At Ridge Garden, we lived quite near to a large heronry, so we designed our koi pond with the fish’s health and longevity in mind. Our pond was constructed with steep, straight sides that went down to the un-heron-friendly depth of five to seven feet, depending on which end of the pond you are measuring. Nonetheless, there is always a bit of fear that perhaps THIS bird THIS year has come up with a successful plan. Here, at Edgewood Garden, we have our share of herons as well, but with a half acre pond, one can only cross one’s fingers and hope for the best.

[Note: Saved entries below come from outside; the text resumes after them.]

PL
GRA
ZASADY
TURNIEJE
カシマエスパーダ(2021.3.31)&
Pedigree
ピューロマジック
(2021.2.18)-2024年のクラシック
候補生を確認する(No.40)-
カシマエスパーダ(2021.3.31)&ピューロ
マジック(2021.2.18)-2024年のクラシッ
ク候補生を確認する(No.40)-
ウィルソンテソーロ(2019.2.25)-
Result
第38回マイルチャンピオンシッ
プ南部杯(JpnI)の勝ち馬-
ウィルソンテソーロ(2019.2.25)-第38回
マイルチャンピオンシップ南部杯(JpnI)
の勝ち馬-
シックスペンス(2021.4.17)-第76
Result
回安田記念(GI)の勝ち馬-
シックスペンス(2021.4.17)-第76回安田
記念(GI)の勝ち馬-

We did have a regular visitor this spring—quite bold actually. I stood, coffee cup in hand, and watched him from our front porch, for several mornings. Finally, I stealthily opening the side door, gingerly tiptoed out and stood very still. He looked at me with one eye and then twisted his head and stared with the other, gave a yawn, and resumed his koi stalking. Apparently, I wasn’t as interesting as the prospect of breakfast. Eventually, he left the pond to contemplate the Asian Garden. He didn’t even seem to mind that I went back inside, came out again with a camera and snapped his picture. Either this same handsome fellow become completely emboldened or he brought a friend that started coming up to within five feet of our front door to eat the tiny koi babies that lived in the two concrete ponds on either side of our sidewalk. That necessitated our removing the youngsters and tossing them into the big pond to make their way in the wild. Talking about all this makes me think, perhaps I should go outside right now and see who’s dining in our garden this evening!